Questions to answer -
(a) In the comment thread on the temperature–mortality paper, swap "reassuring" for "encouraging" and reproduce the section between "As I mention" and "farming renewables entrepreneur)", inclusive.
(b) Condense the paragraph of the temperature–mortality comment thread that begins "We collected observed daily time series" into a bulleted list that keeps its main facts.
(c) Extend the comment thread on the temperature–mortality paper with the next part, starting after its final comment.

Source passage -
As I mention in reply to Jim below , the message is IMO quite reassuring (unless you are a committed warmist or subsidy farming renewables entrepreneur)

Reply to  mikewaite
December 13, 2017 5:59 pm

I always wonder about papers that have so many authors. Did they all actually contribute> A sentence or two each? Maybe the MScs did the work, and wrote the paper, while the PhDs supervised?

Reply to  Retired_Engineer_Jim
December 14, 2017 12:33 am

Jim I think that your reservations may be lessened the following from the paper:
We collected observed daily time series of mean temperature and mortality counts for all causes or non-external causes only, in periods ranging from Jan 1, 1984, to Dec 31, 2015, from various locations across the globe through the Multi-Country Multi-City Collaborative Research Network. We estimated temperature–mortality relationships through a two-stage time series design. We generated current and future daily mean temperature series under four scenarios of climate change, determined by varying trajectories of greenhouse gas emissions, using five general circulation models. We projected excess mortality for cold and heat and their net change in 1990–2099 under each scenario of climate change, assuming no adaptation or population changes.”-

and about the contributors:
AG, YG, MH, and BA set up the collaborative network. AG, YG, and FS designed the study. AG coordinated the work, and took the lead in drafting the manuscript and interpreting the results. AG and FS developed the statistical methods. AG, FS, and AMV-C did the statistical analysis. BA, AH, FS, AMV-C, and VH provided substantial scientific input in interpreting the results and drafting the manuscript. YG, ST, MdSZSC, PHNS, EL, PMC, NVO, HKa, SO, JK, AU, JJKJ, NRIR, MP, PGG, AZe, PM, MS, MH, YH, MH-D, JCC, XS, HKi, AT, CI, BF, DOÅ, MSR, YLG, C-fW, AZa, JS, MLB, TND, DDV, CH, SV, and SH provided the data, and contributed to the interpretation of the results and to the submitted version of the manuscript.”-

As you can see an international collaboration . Overall I see this as a reassuring paper , that the benefits of global warming may outweigh the disadvantages , although of course they mention the pressing need for mitigation (ie money) .

Given material -
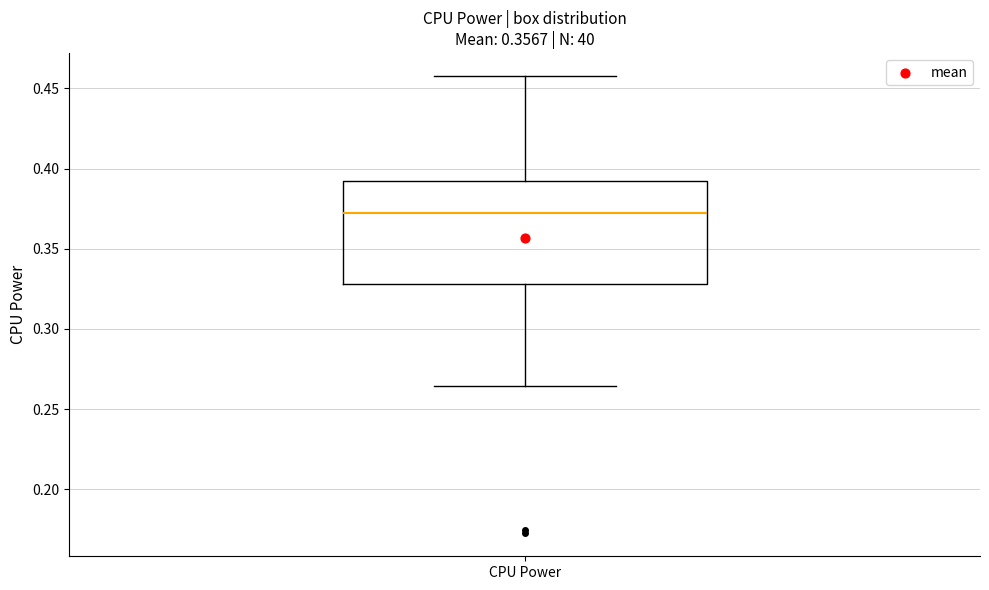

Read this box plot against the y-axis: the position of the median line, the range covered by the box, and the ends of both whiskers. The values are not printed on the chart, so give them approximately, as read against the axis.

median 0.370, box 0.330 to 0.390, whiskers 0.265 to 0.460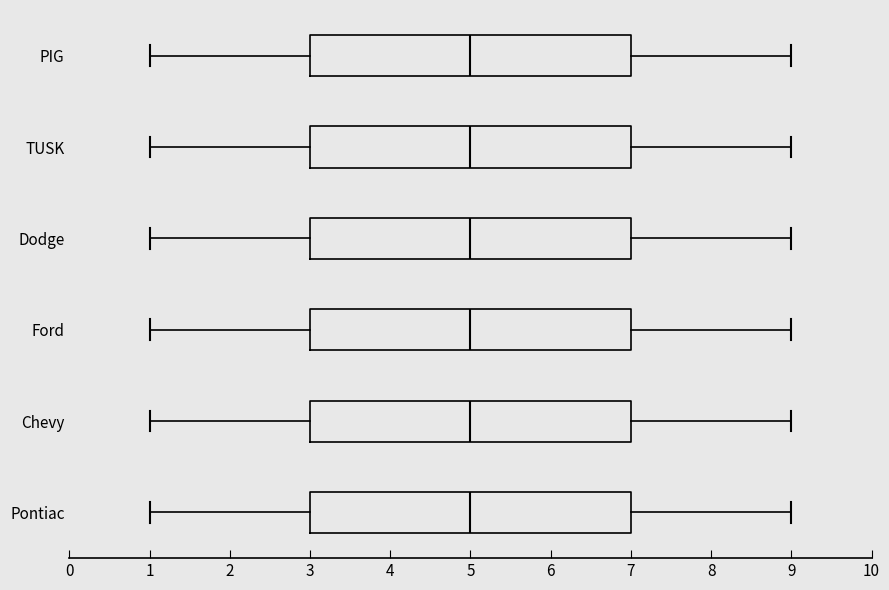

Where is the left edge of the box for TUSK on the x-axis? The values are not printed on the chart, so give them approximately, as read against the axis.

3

Answers -
(a)
As I mention in reply to Jim below , the message is IMO quite encouraging (unless you are a committed warmist or subsidy farming renewables entrepreneur)

(b)
- Daily mean temperature and mortality counts (all causes or non-external causes only) were collected for periods between Jan 1, 1984, and Dec 31, 2015, from locations worldwide through the Multi-Country Multi-City Collaborative Research Network.
- Temperature–mortality relationships were estimated with a two-stage time series design.
- Current and future daily mean temperature series were generated with five general circulation models under four climate change scenarios, each defined by a different greenhouse gas emission trajectory.
- Excess mortality for cold and heat, and its net change over 1990–2099, was projected for each scenario, assuming no adaptation or population changes.

(c)
When you put this paper alongside the one, mentioned here not long ago, that pointed out that moderate cold kills more than moderate heat , it is the screaming horror stories such as the one that prompted this thread that are the “outliers”.

Brian R
December 13, 2017 3:05 pm

I have to admit I read the title of the paper as “High resolution dynamical dumbscaling…”

December 13, 2017 3:37 pm

I notice that they refer to the output of their model as “data”.

December 13, 2017 4:29 pm

Should I replicate the model with papier mache, clay or plasticine as they don’t say?

Steve Fraser
December 13, 2017 4:45 pm

My favorite part was ‘precipitation change not included.

Reply to  Steve Fraser
December 13, 2017 5:32 pm

Yeah. As if precipitation will have no effect on projected temperatures.

December 13, 2017 5:29 pm

Let me know when they start doing grids of 1 meter or smaller.
Then I’ll pay attention.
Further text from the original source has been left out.